WhatsApp, Twitter, Instagram, Facebook, Tiktok pour les plus jeunes… Le bal des réseaux sociaux s’ouvre souvent à la première heure du jour. Mal utilisés comme c’est souvent le cas, ces petites icônes bien rangées sur nos téléphones nous enferment et nous éloignent de la réalité du contact humain. Bannissons l’espace d’une journée le fil d’actualité de nos applications pour prendre le temps d’appuyer bêtement sur le bouton "appeler". Qu’il s’agisse de votre grand-mère vivant seule, d’un voisin âgé ou d'une personne malade, il est possible de prendre quelques minutes - ou heures, si votre voisine est bavarde -, pour communiquer en utilisant ce don merveilleux qui nous a été donné par Dieu : la parole.

4S'engager auprès d'associations

Et si cette exhortation apostolique servait de tremplin à un engagement durable ? Nombreuses sont aujourd'hui les associations qui se mettent au service des plus démunis : Ordre de Malte, Aux captifs la libération, Secours Catholique, Société Saint-Vincent de Paul... Il est par exemple possible de faire une maraude une fois par mois ou de participer à des événements plus ponctuels (collecte de vêtements, de dons...).

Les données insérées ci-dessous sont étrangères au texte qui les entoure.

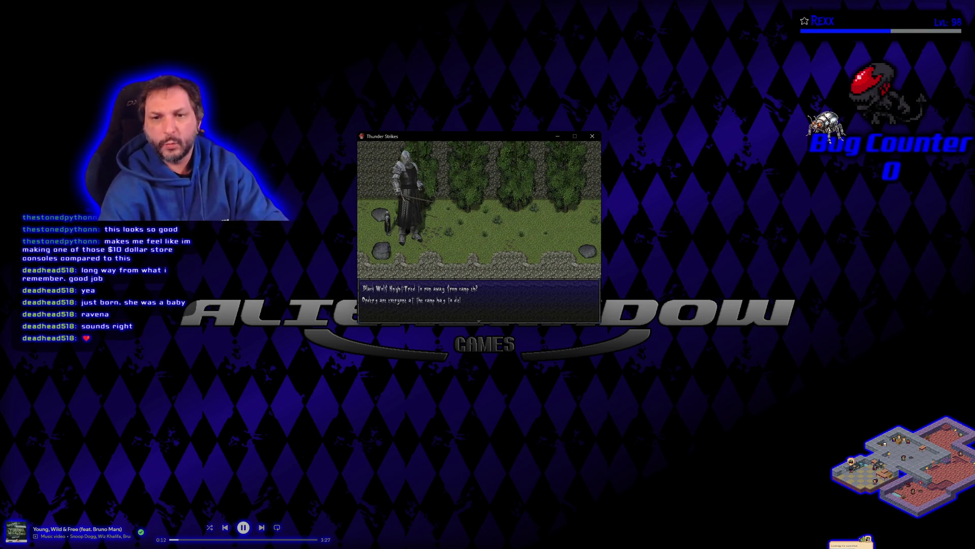
key(Return)
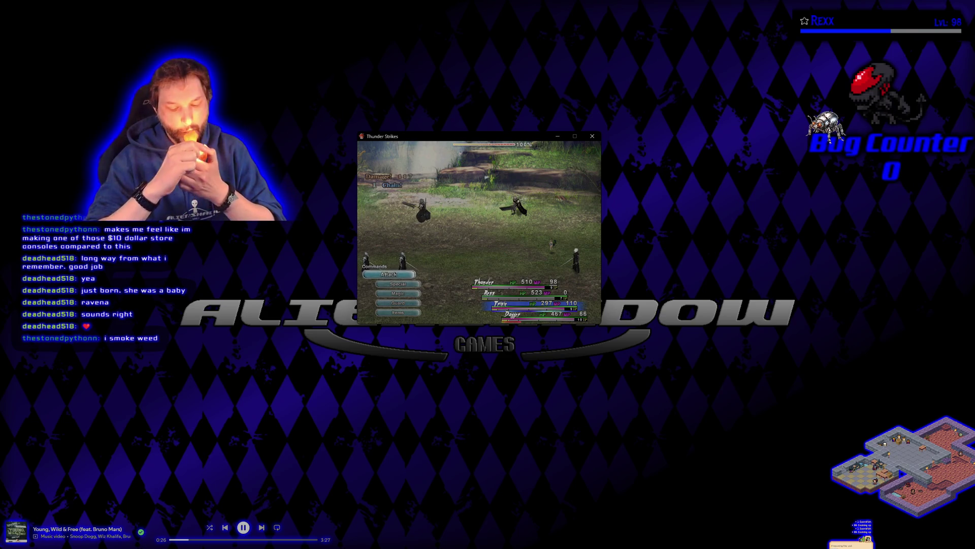
- Defeat the enemies with skills such as Double Attack, then continue to the level-up stats
key(Return)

Mendier un cœur de pauvre auprès du Seigneur

"Bienheureux les pauvres de Cœur", disent les Béatitudes. Pour aider les pauvres, il ne s’agit pas que de se dépouiller devant les hommes, mais de se dépouiller devant le Seigneur. C’est un moyen de "garder son cœur libre pour Dieu", comme l’a dit Saint Jean de la Croix. Nous pouvons à ce titre prendre exemple sur les laïcs du Carmel. Pour obtenir cette pauvreté de cœur, plusieurs choses sont possibles, selon cette communauté. Avoir tout d’abord conscience des grâces dont Dieu nous a déjà gratifiés et le remercier pour tout ce que nous avons déjà dans notre vie. Accepter ensuite les privations que l’on endure et qui ne sont pas de notre fait, et les voir comme un autre moyen de se frayer un chemin vers le Christ.

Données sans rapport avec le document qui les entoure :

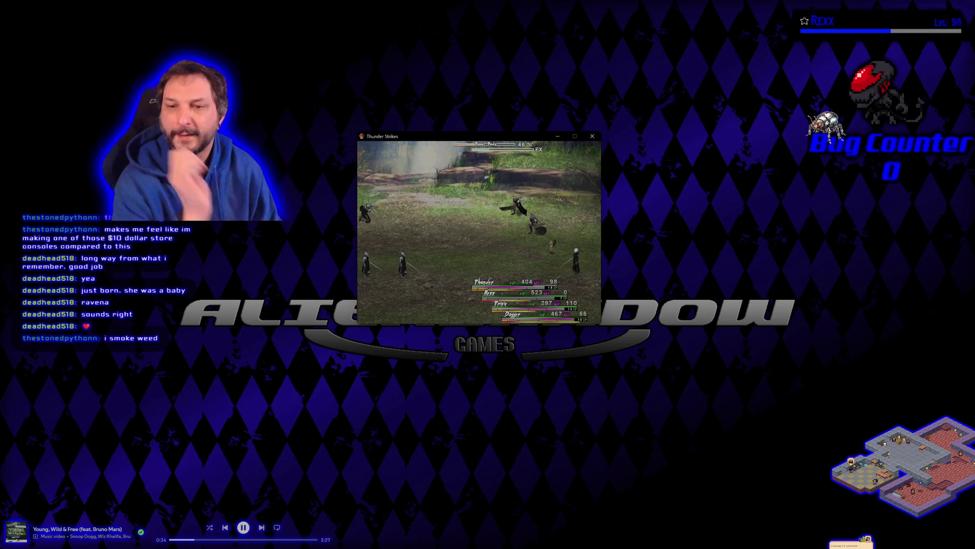
key(Down)
key(Return)
key(Return)
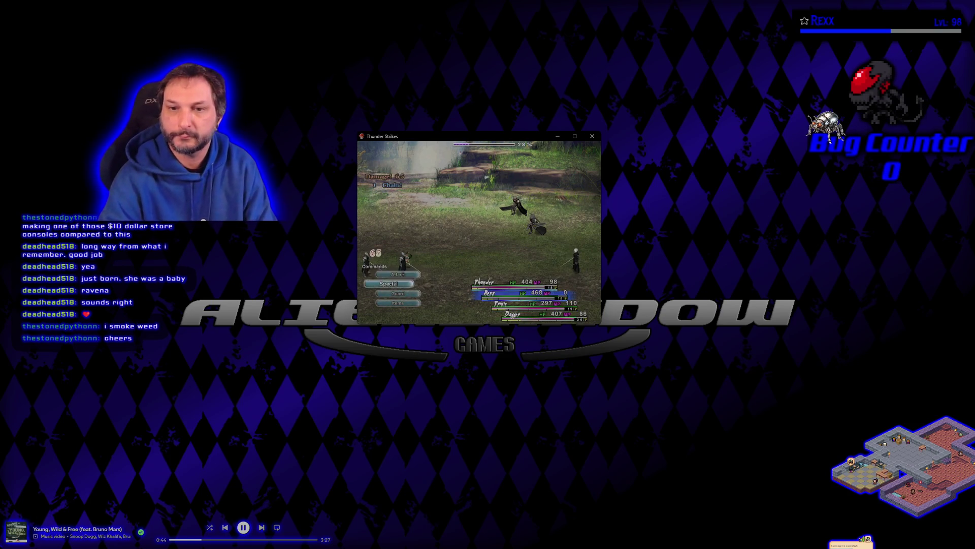
key(Return)
key(Return)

Enfin, s’exercer au détachement pour les choses de ce monde, les choses matérielles,"vanités des vanités". De petits efforts concrets peuvent être entrepris : donner à une association au lieu de s’acheter tel vêtement ou tel équipement ce mois-ci, se poser la question de ce dont nous avons vraiment besoin et le distinguer de l’envie… C’est en s’appauvrissant soi-même un peu que l’on parviendra à se mettre en vérité au service de plus pauvre que nous.